Rancho Mirage High School is a secondary school located in Rancho Mirage, California. The school is a part of the Palm Springs Unified School District.

Rancho Mirage High School was founded in 2013. RMHS is a comprehensive high school offering college preparatory classes along with programs in automotive repair, culinary arts, technical theater, AVID, Honors and Advanced Placement classes. For the 2019–2020 school year, there were 1,524 students in grades 9 through 12. The majority of students at Rancho Mirage High School come from James Workman Middle School and Nellie N. Coffman Middle School, both in Cathedral City.

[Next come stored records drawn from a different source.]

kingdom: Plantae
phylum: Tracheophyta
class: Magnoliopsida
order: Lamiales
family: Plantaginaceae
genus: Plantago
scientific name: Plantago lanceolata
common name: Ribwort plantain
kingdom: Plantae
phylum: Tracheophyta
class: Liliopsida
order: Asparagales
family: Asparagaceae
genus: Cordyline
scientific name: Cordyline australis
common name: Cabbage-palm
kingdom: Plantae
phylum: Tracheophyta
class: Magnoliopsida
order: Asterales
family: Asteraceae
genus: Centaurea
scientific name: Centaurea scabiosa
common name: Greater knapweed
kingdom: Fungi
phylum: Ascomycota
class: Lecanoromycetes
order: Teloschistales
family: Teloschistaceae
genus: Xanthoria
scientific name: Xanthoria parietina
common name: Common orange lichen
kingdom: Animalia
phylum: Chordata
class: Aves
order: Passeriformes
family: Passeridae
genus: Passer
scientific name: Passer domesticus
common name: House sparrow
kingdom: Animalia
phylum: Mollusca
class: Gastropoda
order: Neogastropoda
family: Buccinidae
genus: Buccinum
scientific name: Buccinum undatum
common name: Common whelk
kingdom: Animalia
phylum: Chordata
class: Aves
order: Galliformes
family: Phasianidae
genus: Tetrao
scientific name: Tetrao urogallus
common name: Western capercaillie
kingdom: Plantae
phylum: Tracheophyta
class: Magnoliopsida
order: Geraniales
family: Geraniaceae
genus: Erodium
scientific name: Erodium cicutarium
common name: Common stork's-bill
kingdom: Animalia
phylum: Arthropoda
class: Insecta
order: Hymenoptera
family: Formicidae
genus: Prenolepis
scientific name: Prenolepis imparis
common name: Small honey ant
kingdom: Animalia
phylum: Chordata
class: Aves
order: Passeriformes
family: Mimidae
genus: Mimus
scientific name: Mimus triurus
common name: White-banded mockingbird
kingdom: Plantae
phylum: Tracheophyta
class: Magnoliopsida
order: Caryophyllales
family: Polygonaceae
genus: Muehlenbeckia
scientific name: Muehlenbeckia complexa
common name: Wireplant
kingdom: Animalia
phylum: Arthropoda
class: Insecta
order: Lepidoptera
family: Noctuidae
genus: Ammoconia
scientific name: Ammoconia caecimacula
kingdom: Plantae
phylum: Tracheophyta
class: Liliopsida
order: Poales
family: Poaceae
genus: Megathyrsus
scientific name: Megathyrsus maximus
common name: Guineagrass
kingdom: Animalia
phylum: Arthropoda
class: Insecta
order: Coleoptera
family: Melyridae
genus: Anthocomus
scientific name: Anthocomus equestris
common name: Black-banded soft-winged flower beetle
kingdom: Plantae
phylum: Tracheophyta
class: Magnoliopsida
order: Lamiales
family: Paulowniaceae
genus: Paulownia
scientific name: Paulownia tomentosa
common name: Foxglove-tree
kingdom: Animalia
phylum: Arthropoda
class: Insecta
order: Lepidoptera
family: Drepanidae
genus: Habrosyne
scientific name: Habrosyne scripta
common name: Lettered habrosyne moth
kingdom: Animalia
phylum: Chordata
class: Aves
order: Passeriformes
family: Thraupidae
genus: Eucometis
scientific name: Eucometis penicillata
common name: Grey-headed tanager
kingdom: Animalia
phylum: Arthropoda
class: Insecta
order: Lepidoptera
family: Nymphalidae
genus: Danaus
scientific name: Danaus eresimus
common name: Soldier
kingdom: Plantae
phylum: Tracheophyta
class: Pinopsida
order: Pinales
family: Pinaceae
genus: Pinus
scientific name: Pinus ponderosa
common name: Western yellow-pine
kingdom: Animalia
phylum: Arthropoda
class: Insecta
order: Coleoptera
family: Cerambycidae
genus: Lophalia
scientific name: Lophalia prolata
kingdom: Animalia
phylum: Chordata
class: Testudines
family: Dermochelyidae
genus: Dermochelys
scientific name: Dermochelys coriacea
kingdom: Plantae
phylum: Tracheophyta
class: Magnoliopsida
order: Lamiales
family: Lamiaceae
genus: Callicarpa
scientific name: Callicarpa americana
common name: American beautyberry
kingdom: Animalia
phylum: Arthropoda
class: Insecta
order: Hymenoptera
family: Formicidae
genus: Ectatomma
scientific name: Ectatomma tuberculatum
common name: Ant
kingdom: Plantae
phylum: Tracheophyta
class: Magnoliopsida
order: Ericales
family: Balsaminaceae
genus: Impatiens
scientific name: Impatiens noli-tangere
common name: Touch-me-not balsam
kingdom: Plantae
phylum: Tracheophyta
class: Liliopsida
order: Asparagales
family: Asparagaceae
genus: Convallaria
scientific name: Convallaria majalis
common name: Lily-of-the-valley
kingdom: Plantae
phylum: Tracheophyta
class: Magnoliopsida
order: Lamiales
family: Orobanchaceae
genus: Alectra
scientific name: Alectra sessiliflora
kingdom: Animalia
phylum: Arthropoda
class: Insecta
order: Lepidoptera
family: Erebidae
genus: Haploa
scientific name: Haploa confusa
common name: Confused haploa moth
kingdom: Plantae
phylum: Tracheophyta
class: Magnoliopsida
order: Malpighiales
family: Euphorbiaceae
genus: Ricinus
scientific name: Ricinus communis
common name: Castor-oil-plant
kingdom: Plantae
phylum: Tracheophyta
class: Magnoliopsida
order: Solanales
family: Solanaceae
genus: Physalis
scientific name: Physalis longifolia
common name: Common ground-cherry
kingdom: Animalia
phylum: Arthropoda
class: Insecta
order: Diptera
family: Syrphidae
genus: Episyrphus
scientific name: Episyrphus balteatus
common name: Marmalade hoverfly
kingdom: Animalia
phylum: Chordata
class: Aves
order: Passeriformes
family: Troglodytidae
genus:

In Sports, their football and basketball teams play other teams belonging to the Desert Empire League and some teams from the Desert Valley League. Their junior varsity and varsity football teams play in Dr. Jerry Argovitz Football Stadium on the RMHS campus, dedicated to the PSUSD sports institute official.

In the Performing Arts Technical Theater 1 out of the 4 programs at Rancho Mirage High School is located in Helene Galen Performing Arts Center as well as other District programs such as the Musical Theater University. The Helene Galen Performing Arts Center is located on the RMHS campus

Rancho Mirage High School is one of four PSUSD schools that reside on section 14 of the Agua Caliente Indian Reservation

==Representation in government==

District

In the Palm Springs Board of Education Rancho Mirage High School is in 3rd District, Represented by Independent Karen Cornett

City

In the Rancho Mirage City Council the city council is elected at large

County

In the Riverside County Board of Supervisors, Rancho Mirage High School is in 4th District, Represented by Democrat V. Manuel Perez Supervisor of the 4th District

State

In the California State Legislature, Rancho Mirage High School is in the 19th Senate District, represented by Republican Rosilicie Ochoa Bogh, and in the 47th State Assembly District, represented by Republican Greg Wallis.

Tribal

In the Agua Caliente Tribal Council the Tribal Council is also elected at large like the Rancho Mirage City Council

Federal

In the United States House of Representatives, Rancho Mirage High School is Split between two congressional district in California's 41st congressional district which covers the south side of Campus is represented by Republican Ken Calvert and in California's 25th congressional district which covers the north side of Campus is represented by Democrat Raul Ruiz.